Я сажусь на унитаз и открываю СМС.
Кто? Пишу я и отправляю.
Через несколько минут мобильный снова пищит: Я сидел на краю кровати и смотрел на тебя. Еще долго после того, как она истекла кровью. Зачем ты там лежал?
О чем ты думал? Я пишу в надежде, что смогу поддержать разговор как можно дольше, чтобы парни Гуннара смогли отследить, где находится телефон. Когда делал это?
Тебе лучше не знать.
Но я хочу знать, пишу я и добавляю: Ты интересен мне.
Проходит почти полминуты, и телефон снова пищит. В каком плане?
Интересно, как ты снова облажался. Уже в третий раз.
Я снова набираю номер Гуннара.
– Вы нашли его?
– Да. Наши ребята уже едут прочесывать территорию. Это район здесь, в столице. На западе. Придется ходить по домам, это займет время.
– Хорошо, позвони мне, когда что-нибудь выясните.
* * *
Положив трубку, я выхожу из ванной. Милла проснулась. Она поворачивается ко мне и моргает.
– Ты мне приснился, – говорит она. Она еще не до конца открыла глаза и лежит на боку, натянув одеяло почти до подбородка.
– О чем был сон?
– Ты был другим. Каким-то существом, ты хотел убить меня, – она крепче вцепляется в одеяло и дрожит. – Боже, как ты меня напугал.
– Такова цена за то, что ты бросила таблетки, – отвечаю я, садясь рядом с ней на край кровати и застегивая рубашку. – Телу не нравится ломка.
– Мы справимся, Торкильд. – Она накрывает мою руку своей. – Вместе. – Милла притягивает руку к себе, и я падаю назад, оказываясь с ней лицом к лицу. Кровать холодная, твердая и холодная, как брусчатка на улице около квартиры Миллы, как нары в тюремной камере, как гроб изнутри.
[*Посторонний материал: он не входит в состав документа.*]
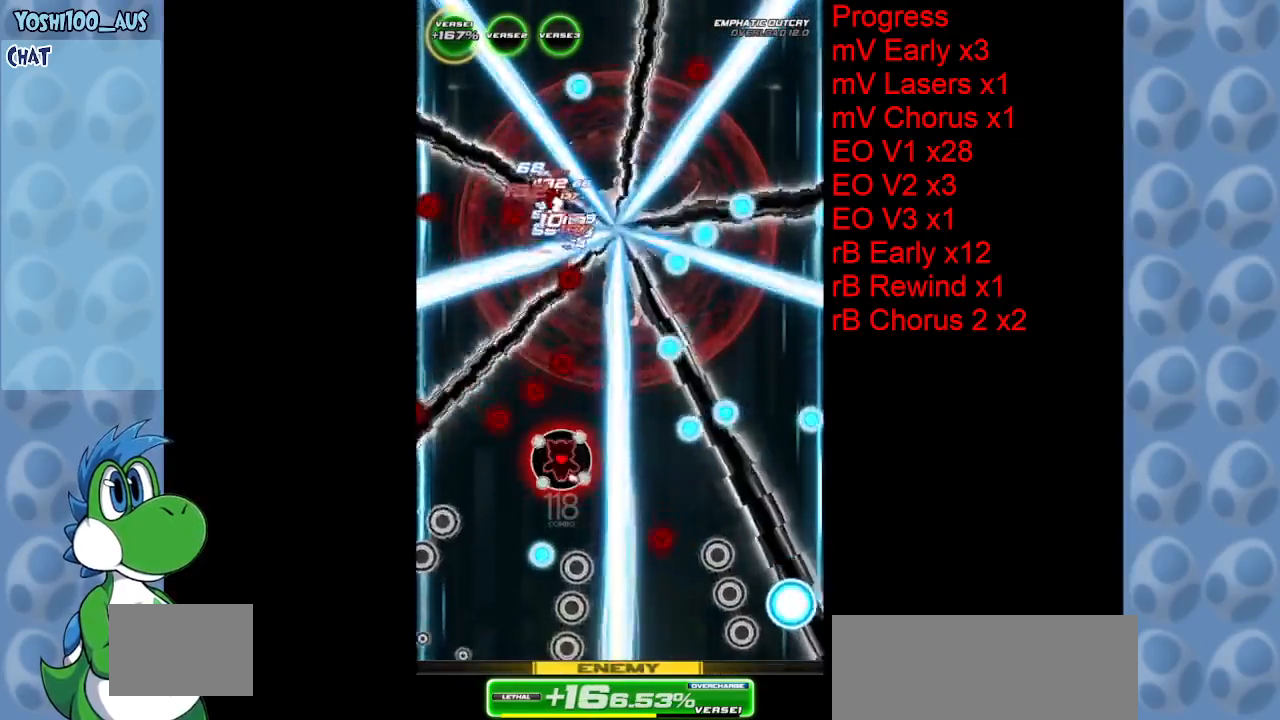
{"keys": ["down"], "events": [[100, "right", "down"], [100, "z", "down"], [183, "down", "down"], [183, "right", "up"], [283, "z", "up"]]}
– Пойдем, – говорю я. – Пора ехать. Путь неблизкий.
Глава 80
– Вы верите в бога? – спрашивает тетя Свейна Борга, впустив нас в дом, который стоит вплотную к дороге, ведущей в церковь. Гунхильд Борг похожа на серую мышь с проседью в волосах, собранных в пучок, тяжелыми веками и тонкими сухими губами.
– Я верю в ад на земле, – отвечаю я, когда мы садимся на веранде с видом на церковь и ряды надгробий в непосредственной близости от жилого района. Поселок окружен лесистыми возвышенностями, с небольшим центром в виде коммуны посередине. На юге лето. Зеленые деревья, свежая трава, наполненный красками растений и цветов сад.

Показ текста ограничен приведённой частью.